Summer Rain

Annette Levy Willard
Psychology News Press, paperback, £9.99

Reviewed by Alex Hindley

It seems wrong to say that this book entertained me, but Annette Levy Willard is, after all, a journalist, and used to the demands of a sheltered and possibly indifferent readership. Consequently her diary of the '33 days war' waged in Lebanon and Israel during the summer of 2006 is a story told with ironic humour as well as compassion and insight. Given the depth of the human tragedy described, this may seem inappropriate but the author was present throughout and witnessed first hand that ego, frivolity and humour can co-exist with heartache and bloodshed. Perhaps it's what we call the human condition.

To stay on point, this book catalogues the monumental mishandling of the terrorist threat of Hezbollah by the Israeli government. A war was waged so that Israel's civilian government could prove they were military savvy, so that the Iranian-sponsored Hezbollah could prove that Israel is not invincible and, right back at the beginning, so that one captured soldier could return home. Meanwhile the Lebanese people landed the unfortunate role of host-cum-human shield in this power play, incurring by far the highest death toll of the war despite not having officially fought in it.
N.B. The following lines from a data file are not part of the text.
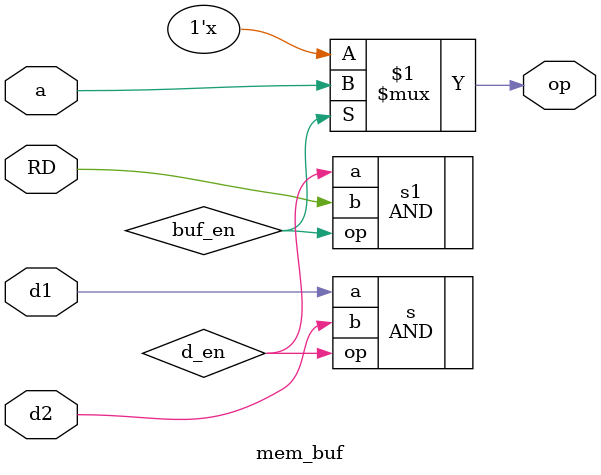
<source format=v>
`timescale 1ns / 1ps

module mem_buf(
     input a,
    input d1,d2,RD, //decoder1_w =d1, decoder2_w =d2, Read from cpu= RD 
    output op
    );
    wire d_en,buf_en;
    AND s(.a(d1), .b(d2), .op(d_en));
    AND s1(.a(d_en), .b(RD), .op(buf_en));
    bufif1 no_instantiation_name(op,a,buf_en);
endmodule

</source>
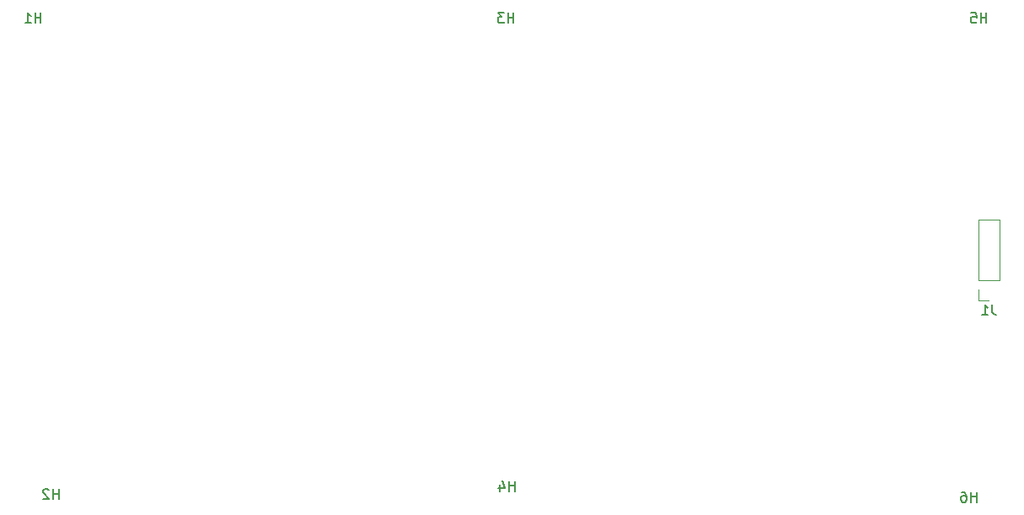
<source format=gbr>
G04 #@! TF.GenerationSoftware,KiCad,Pcbnew,5.1.5*
G04 #@! TF.CreationDate,2019-12-23T15:18:02+01:00*
G04 #@! TF.ProjectId,ledside_rev18A,6c656473-6964-4655-9f72-65763138412e,rev?*
G04 #@! TF.SameCoordinates,Original*
G04 #@! TF.FileFunction,Legend,Bot*
G04 #@! TF.FilePolarity,Positive*
%FSLAX46Y46*%
G04 Gerber Fmt 4.6, Leading zero omitted, Abs format (unit mm)*
G04 Created by KiCad (PCBNEW 5.1.5) date 2019-12-23 15:18:02*
%MOMM*%
%LPD*%
G04 APERTURE LIST*
%ADD10C,0.120000*%
%ADD11C,0.150000*%
G04 APERTURE END LIST*
D10*
X117440000Y-54060000D02*
X118500000Y-54060000D01*
X117440000Y-53000000D02*
X117440000Y-54060000D01*
X117440000Y-52000000D02*
X119560000Y-52000000D01*
X119560000Y-52000000D02*
X119560000Y-45940000D01*
X117440000Y-52000000D02*
X117440000Y-45940000D01*
X117440000Y-45940000D02*
X119560000Y-45940000D01*
D11*
X118833333Y-54512380D02*
X118833333Y-55226666D01*
X118880952Y-55369523D01*
X118976190Y-55464761D01*
X119119047Y-55512380D01*
X119214285Y-55512380D01*
X117833333Y-55512380D02*
X118404761Y-55512380D01*
X118119047Y-55512380D02*
X118119047Y-54512380D01*
X118214285Y-54655238D01*
X118309523Y-54750476D01*
X118404761Y-54798095D01*
X117261904Y-74352380D02*
X117261904Y-73352380D01*
X117261904Y-73828571D02*
X116690476Y-73828571D01*
X116690476Y-74352380D02*
X116690476Y-73352380D01*
X115785714Y-73352380D02*
X115976190Y-73352380D01*
X116071428Y-73400000D01*
X116119047Y-73447619D01*
X116214285Y-73590476D01*
X116261904Y-73780952D01*
X116261904Y-74161904D01*
X116214285Y-74257142D01*
X116166666Y-74304761D01*
X116071428Y-74352380D01*
X115880952Y-74352380D01*
X115785714Y-74304761D01*
X115738095Y-74257142D01*
X115690476Y-74161904D01*
X115690476Y-73923809D01*
X115738095Y-73828571D01*
X115785714Y-73780952D01*
X115880952Y-73733333D01*
X116071428Y-73733333D01*
X116166666Y-73780952D01*
X116214285Y-73828571D01*
X116261904Y-73923809D01*
X118261904Y-26152380D02*
X118261904Y-25152380D01*
X118261904Y-25628571D02*
X117690476Y-25628571D01*
X117690476Y-26152380D02*
X117690476Y-25152380D01*
X116738095Y-25152380D02*
X117214285Y-25152380D01*
X117261904Y-25628571D01*
X117214285Y-25580952D01*
X117119047Y-25533333D01*
X116880952Y-25533333D01*
X116785714Y-25580952D01*
X116738095Y-25628571D01*
X116690476Y-25723809D01*
X116690476Y-25961904D01*
X116738095Y-26057142D01*
X116785714Y-26104761D01*
X116880952Y-26152380D01*
X117119047Y-26152380D01*
X117214285Y-26104761D01*
X117261904Y-26057142D01*
X70861904Y-73252380D02*
X70861904Y-72252380D01*
X70861904Y-72728571D02*
X70290476Y-72728571D01*
X70290476Y-73252380D02*
X70290476Y-72252380D01*
X69385714Y-72585714D02*
X69385714Y-73252380D01*
X69623809Y-72204761D02*
X69861904Y-72919047D01*
X69242857Y-72919047D01*
X70761904Y-26152380D02*
X70761904Y-25152380D01*
X70761904Y-25628571D02*
X70190476Y-25628571D01*
X70190476Y-26152380D02*
X70190476Y-25152380D01*
X69809523Y-25152380D02*
X69190476Y-25152380D01*
X69523809Y-25533333D01*
X69380952Y-25533333D01*
X69285714Y-25580952D01*
X69238095Y-25628571D01*
X69190476Y-25723809D01*
X69190476Y-25961904D01*
X69238095Y-26057142D01*
X69285714Y-26104761D01*
X69380952Y-26152380D01*
X69666666Y-26152380D01*
X69761904Y-26104761D01*
X69809523Y-26057142D01*
X25061904Y-74052380D02*
X25061904Y-73052380D01*
X25061904Y-73528571D02*
X24490476Y-73528571D01*
X24490476Y-74052380D02*
X24490476Y-73052380D01*
X24061904Y-73147619D02*
X24014285Y-73100000D01*
X23919047Y-73052380D01*
X23680952Y-73052380D01*
X23585714Y-73100000D01*
X23538095Y-73147619D01*
X23490476Y-73242857D01*
X23490476Y-73338095D01*
X23538095Y-73480952D01*
X24109523Y-74052380D01*
X23490476Y-74052380D01*
X23261904Y-26152380D02*
X23261904Y-25152380D01*
X23261904Y-25628571D02*
X22690476Y-25628571D01*
X22690476Y-26152380D02*
X22690476Y-25152380D01*
X21690476Y-26152380D02*
X22261904Y-26152380D01*
X21976190Y-26152380D02*
X21976190Y-25152380D01*
X22071428Y-25295238D01*
X22166666Y-25390476D01*
X22261904Y-25438095D01*
M02*

</source>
Levy Willard's short-and-sweet style, along with her tactical and political insights, drag a compellingly coherent story out of the quagmire that is Middle Eastern politics and the United Nations’ well-meaning interventions. Snatches of her interviews with everyone and anyone involved, including diplomats, soldiers, military spokespeople, restaurant owners and her own 103 year old uncle (who was too old to leave Haifa when the missiles began to hit) mean that this story is told from nearly all sides. Had the author been offered the chance to infiltrate Hezbollah herself I doubt she would have passed it up. Her bravery and commitment to truth is striking and often inspiring.

In the end no one is really sure who 'won' this war, if anyone did. Those seeking to make sense of it would do well to start here.